Well, that's super annoying, we definitely don't want that, thanks for finding and letting us know! We'll have it fixed shortly.


Digikey's parametrics were the best in industry prior to ours, but they were still really painful to use because of the strings. But to even get to the parametrics, you first have to know in advance the category and subcategory names of the part you're looking for. There are over 3000 different categories, so even once you're pretty good, you're always asking yourself "is what i'm looking for in the logic category or the amplifier category". With Zenode, all this is handled using natural language! And we did a huge overhaul on the parametrics, we turned the strings into structured values and built modern filters that are just waaay easier to use.

Octopart is a bit of a different beast from us. They're crushing the pricing and availability data, which is actually hard to get (a LOT of business development to get access to the realtime values from the distributors themselves). Plus they have a really massive catalog, definitely broader than ours, but they don't have the depth (i.e. the detailed spec and documentation data) that we do because we went to the manufacturer websites to obtain that.

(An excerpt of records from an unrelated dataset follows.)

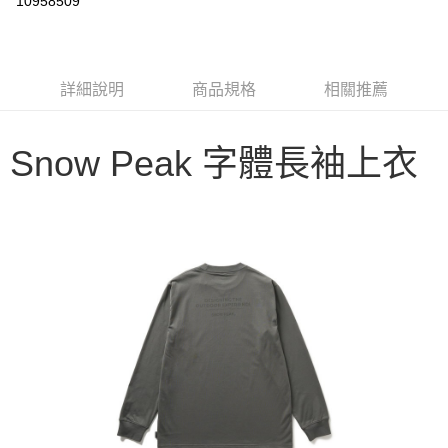
10958509
3 期 0 利率 每期
NT$426
21家銀行
6 期 0 利率 每期
NT$213
21家銀行
合作金庫商業銀行
第一商業銀行
華南商業銀行
彰化商業銀行
合作金庫商業銀行
第一商業銀行
LINE Pay
詳細說明
商品規格
相關推薦
上海商業儲蓄銀行
台北富邦商業銀行
華南商業銀行
彰化商業銀行
國泰世華商業銀行
兆豐國際商業銀行
Apple Pay
上海商業儲蓄銀行
台北富邦商業銀行
臺灣中小企業銀行
台中商業銀行
國泰世華商業銀行
兆豐國際商業銀行
Snow Peak 字體長袖上衣
匯豐（台灣）商業銀行
華泰商業銀行
Google Pay
臺灣中小企業銀行
台中商業銀行
聯邦商業銀行
遠東國際商業銀行
匯豐（台灣）商業銀行
華泰商業銀行
AFTEE先享後付
元大商業銀行
永豐商業銀行
聯邦商業銀行
遠東國際商業銀行
玉山商業銀行
星展（台灣）商業銀行
相關說明
元大商業銀行
永豐商業銀行
台新國際商業銀行
中國信託商業銀行
【關於「AFTEE先享後付」】
玉山商業銀行
星展（台灣）商業銀行
台灣樂天信用卡公司
AFTEE先享後付是「在收到商品之後才付款」的支付方式。 讓您購物簡單
台新國際商業銀行
中國信託商業銀行
運送方式
便利好安心！
台灣樂天信用卡公司
１．簡單：不需註冊會員、不需綁卡、不需儲值。
宅配
２．便利：只要手機號碼，簡訊認證，即可結帳。
每筆NT$100，滿NT$2,000(含以上)免運費
３．安心：先確認商品／服務後，再付款。
【「AFTEE先享後付」結帳流程】
１．於結帳方式選擇「AFTEE先享後付」後，將跳轉至「AFTEE先享後付」
結帳頁面，進行簡訊認證並確認金額後，即可完成結帳。
２．訂單成立數日內，您將收到繳費通知簡訊。
３．收到繳費通知簡訊後14天內，點擊此簡訊中的連結，可透過四大超商／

We're learning a lot here, since this always happened AFTER we handed over the BOM. It certainly seems like a pain, particularly when a supplier ends up being a critical bottleneck (always late, overcharging, etc). The number one requested feature from these folks is a way to validate an alternate component, something they can use for themselves BEFORE passing it over to us design engineers for approval (heard some pretty spicy takes on doing this, apparently working with EE's isn't always sunshine and rainbows...)


Yeah, Moat's are tricky in the age of AI. We think there's always room for a standalone interface in this niche sector, given the sheer amount of data that needs to get presented (with no room for hallucinations). But beyond the data curation (which is actually quite hard) and the custom UI, there's also all the tuning data to optimize for the workflows that come next, like Alternates, schematic awareness, etc.

But yes, OpenAI continues to be the 800lb gorilla 'boogeyman' crushing startups with every new update. Our goal is to remain cockroaches until we find solid distribution!


Thanks for the candid response. I'd expect that because you're not one of the AI giants that you'd be able to work with the different suppliers more easily - licensing deals and even embedded tools in their websites. As far as I can tell, your business model doesn't rely on assimilating as much info as possible, so you're better positioned to work within suppliers' IP and sales pipelines.


That's the hope, but thus far we've been heads down building, and haven't had much time to chat with those folks.